# Problem description
Everything in the records must be restated exactly, apart from the pictures.

# Supplied entries
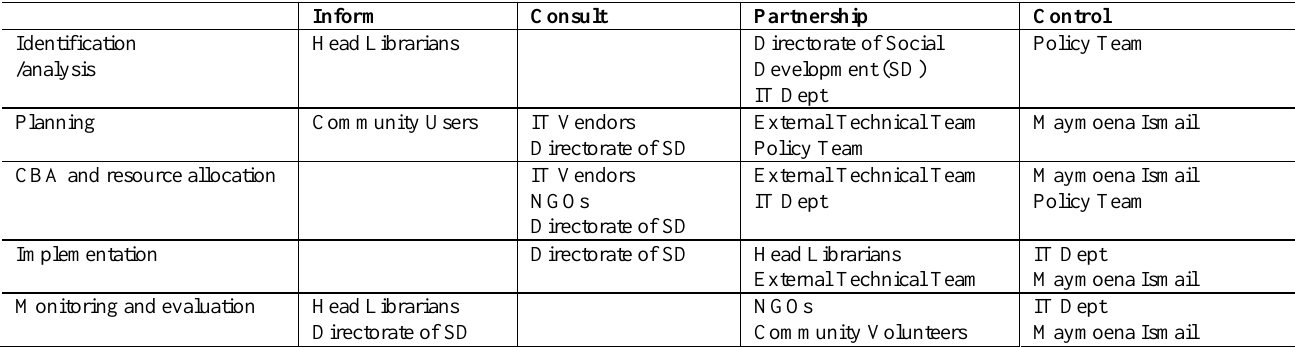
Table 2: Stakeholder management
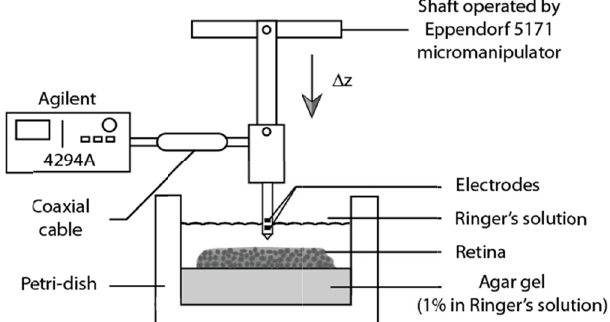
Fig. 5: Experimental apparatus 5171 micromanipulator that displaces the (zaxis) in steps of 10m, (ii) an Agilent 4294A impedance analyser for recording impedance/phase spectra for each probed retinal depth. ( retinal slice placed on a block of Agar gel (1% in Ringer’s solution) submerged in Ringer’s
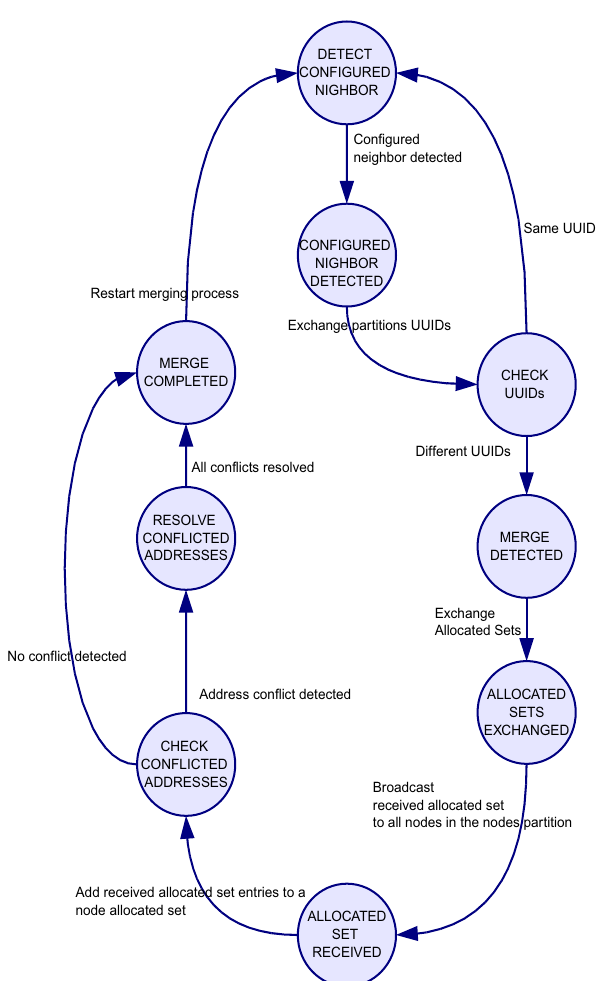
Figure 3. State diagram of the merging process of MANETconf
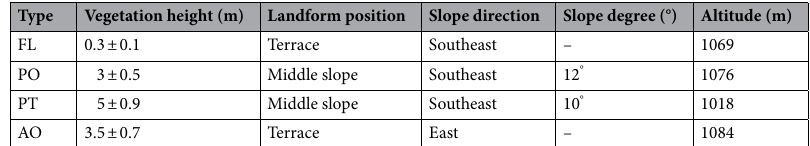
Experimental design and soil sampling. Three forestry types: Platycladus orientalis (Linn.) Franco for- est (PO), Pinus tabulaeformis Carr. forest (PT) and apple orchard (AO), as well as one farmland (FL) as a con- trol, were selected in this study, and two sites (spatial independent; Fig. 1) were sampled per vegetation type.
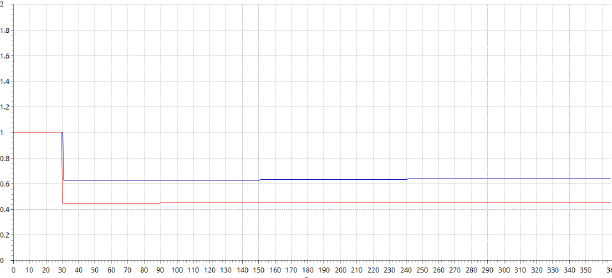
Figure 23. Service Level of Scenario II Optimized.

# Task solution
Table 2: Stakeholder management
Fig. 5: Experimental apparatus 5171 micromanipulator that displaces the (zaxis) in steps of 10m, (ii) an Agilent 4294A impedance analyser for recording impedance/phase spectra for each probed retinal depth. ( retinal slice placed on a block of Agar gel (1% in Ringer’s solution) submerged in Ringer’s
Figure 3. State diagram of the merging process of MANETconf
Experimental design and soil sampling. Three forestry types: Platycladus orientalis (Linn.) Franco for- est (PO), Pinus tabulaeformis Carr. forest (PT) and apple orchard (AO), as well as one farmland (FL) as a con- trol, were selected in this study, and two sites (spatial independent; Fig. 1) were sampled per vegetation type.
Figure 23. Service Level of Scenario II Optimized.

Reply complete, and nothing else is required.